Trecho do texto:
· · ·
Senti-me decepcionado. Ao meu ver, o espírito de Freud devia voar mais alto, acima de qualquer preconceito racial, e permanecer à margem do rancor pessoal. Não obstante, sua indignação, sua justa cólera, o faziam humanamente muito mais atraente.

George Sylvester Viereck — Agrada-me descobrir, professor, que o senhor também tem seus complexos.

Sigmund Freud — Nossos complexos são a causa de nossa fraqueza; mas também, constantemente, são a nossa fortaleza.

George Sylvester Viereck — Algumas vezes me pergunto se não seríamos mais felizes sabendo menos dos processos que dão forma aos nossos pensamentos e emoções.

Sigmund Freud — A psicanálise despoja a vida de seus encantos ao vincular cada sentimento aos complexos que a originam. Descobrir que alojamos no coração um selvagem, um criminoso, uma besta, não nos faz mais felizes.
· · ·
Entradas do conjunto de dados
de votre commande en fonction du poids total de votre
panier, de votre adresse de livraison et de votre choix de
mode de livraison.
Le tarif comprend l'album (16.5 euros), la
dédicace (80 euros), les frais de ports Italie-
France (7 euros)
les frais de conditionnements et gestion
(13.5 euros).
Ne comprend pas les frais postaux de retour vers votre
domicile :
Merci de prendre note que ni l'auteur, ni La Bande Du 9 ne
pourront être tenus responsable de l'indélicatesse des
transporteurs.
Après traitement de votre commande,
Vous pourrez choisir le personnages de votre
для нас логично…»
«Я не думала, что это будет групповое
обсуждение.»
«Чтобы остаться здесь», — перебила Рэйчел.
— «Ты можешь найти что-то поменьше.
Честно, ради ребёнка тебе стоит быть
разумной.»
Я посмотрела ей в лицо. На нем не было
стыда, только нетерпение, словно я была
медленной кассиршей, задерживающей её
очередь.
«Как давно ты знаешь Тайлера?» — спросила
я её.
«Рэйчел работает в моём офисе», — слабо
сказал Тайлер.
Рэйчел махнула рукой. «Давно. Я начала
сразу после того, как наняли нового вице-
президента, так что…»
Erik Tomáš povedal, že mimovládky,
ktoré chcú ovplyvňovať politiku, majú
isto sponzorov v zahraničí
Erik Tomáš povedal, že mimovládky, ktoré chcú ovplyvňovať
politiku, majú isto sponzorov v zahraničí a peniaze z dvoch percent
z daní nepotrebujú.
· · ·
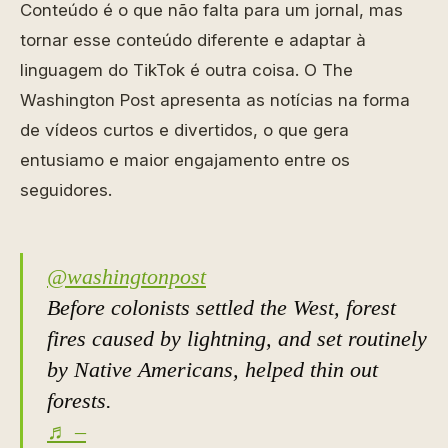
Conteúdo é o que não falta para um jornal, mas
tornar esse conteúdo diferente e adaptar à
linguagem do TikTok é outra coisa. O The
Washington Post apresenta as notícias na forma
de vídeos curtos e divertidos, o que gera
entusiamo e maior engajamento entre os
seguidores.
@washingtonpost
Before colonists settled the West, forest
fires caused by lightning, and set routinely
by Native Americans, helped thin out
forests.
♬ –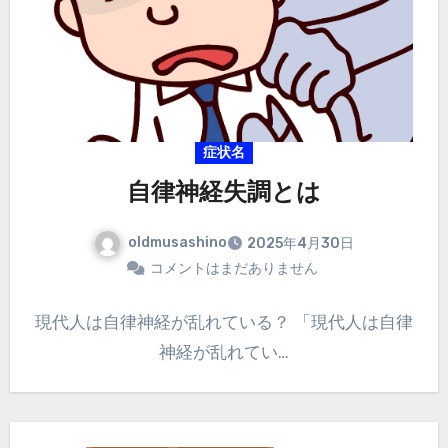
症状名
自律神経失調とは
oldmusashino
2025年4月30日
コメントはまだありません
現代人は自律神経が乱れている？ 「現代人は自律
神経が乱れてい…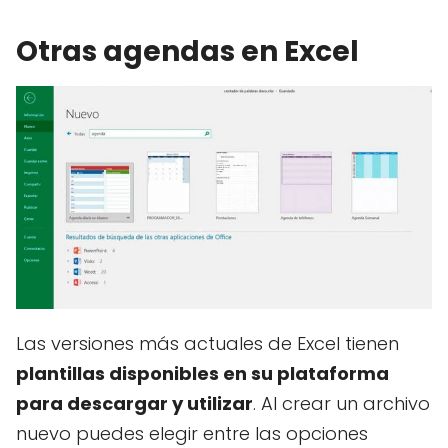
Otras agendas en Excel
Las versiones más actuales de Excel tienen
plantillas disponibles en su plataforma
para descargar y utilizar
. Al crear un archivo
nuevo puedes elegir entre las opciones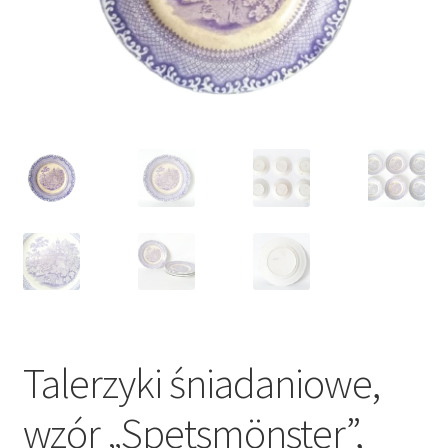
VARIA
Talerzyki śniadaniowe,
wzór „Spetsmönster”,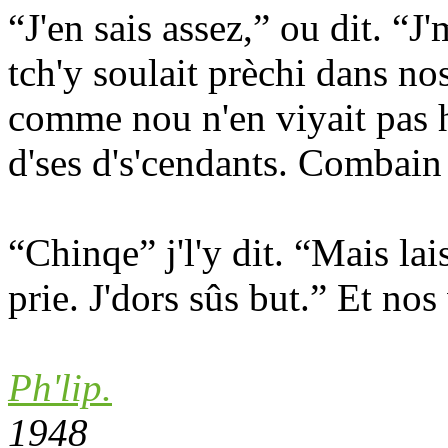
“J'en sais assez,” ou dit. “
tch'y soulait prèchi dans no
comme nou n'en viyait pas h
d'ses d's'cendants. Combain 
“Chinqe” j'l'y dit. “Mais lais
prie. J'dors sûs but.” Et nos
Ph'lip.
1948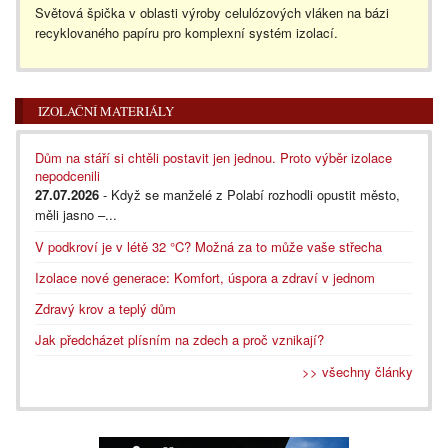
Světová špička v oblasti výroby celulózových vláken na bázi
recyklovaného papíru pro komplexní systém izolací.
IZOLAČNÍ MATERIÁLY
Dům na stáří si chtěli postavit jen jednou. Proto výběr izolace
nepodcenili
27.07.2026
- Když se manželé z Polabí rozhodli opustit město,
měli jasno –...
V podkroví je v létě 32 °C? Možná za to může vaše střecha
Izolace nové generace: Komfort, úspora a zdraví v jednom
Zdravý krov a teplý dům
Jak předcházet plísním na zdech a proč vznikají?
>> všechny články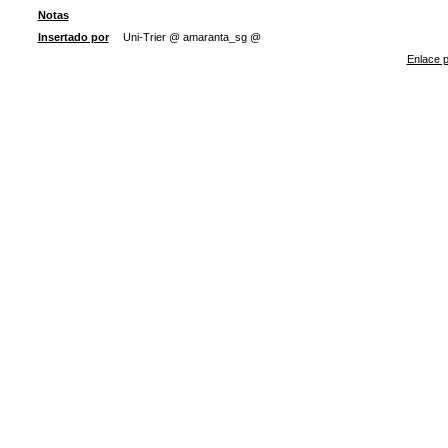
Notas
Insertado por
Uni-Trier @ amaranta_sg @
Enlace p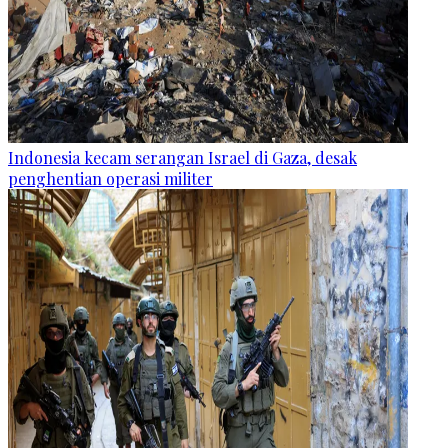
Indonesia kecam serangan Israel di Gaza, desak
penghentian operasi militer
· · ·
Tarefas:
**A.** Indique se cada afirmação concorda com o trecho da entrevista com Freud, respondendo sim ou não e citando as palavras decisivas do trecho: (i) Freud afirma que os complexos são apenas causa de fraqueza; (ii) quem narra declara ter se sentido decepcionado; (iii) segundo Freud, descobrir que alojamos no coração um selvagem nos torna mais felizes.
**B.** Prossiga o trecho da entrevista com Freud a partir da última fala apresentada.

Respostas:
**A.**
(i) Não: "Nossos complexos são a causa de nossa fraqueza; mas também, constantemente, são a nossa fortaleza."
(ii) Sim: "Senti-me decepcionado."
(iii) Não: "Descobrir que alojamos no coração um selvagem, um criminoso, uma besta, não nos faz mais felizes."

**B.**
Sigmund Freud — O que você tem contra as bestas?  Eu prefiro muito mais a companhia dos animais. São muito mais simples. Não têm uma personalidade dividida, não sofrem a desintegração do ego que surge da tentativa do homem de adaptar-se à regras da civilização. O selvagem, como a besta, é cruel, mas está livre da mesquinharia própria do ser civilizado. A mesquinharia é a maneira que o homem tem para vingar-se da sociedade pelas restrições que esta lhe impõe. É o sentimento vingativo que anima o reformista e o fofoqueiro. Um selvagem pode nos cortar a cabeça, nos devorar, nos torturar, mas nos poupará das pequenas e contínuas ferroadas que, às vezes, fazem que a vida em uma comunidade civilizada seja quase intolerável. Os hábitos e idiossincrasias mais desagradáveis do homem, sua falsidade, sua covardia, sua falta de respeito, são produtos de uma adaptação incompleta a uma civilização complexa. São o resultado do conflito entre nossos instintos e nossa cultura. Muito mais satisfatórias resultam as simples e intensas emoções de um cachorro que agita o rabo quando está contente ou late para manifestar irritação!

George Sylvester Viereck — Talvez o senhor seja o responsável, ao menos em parte, pelas complicações da civilização moderna. Antes da invenção da psicanálise, não sabíamos que nossa personalidade está sob o domínio de uma beligerante hoste de complexos. A psicanálise converteu a vida em um complicado quebra-cabeça.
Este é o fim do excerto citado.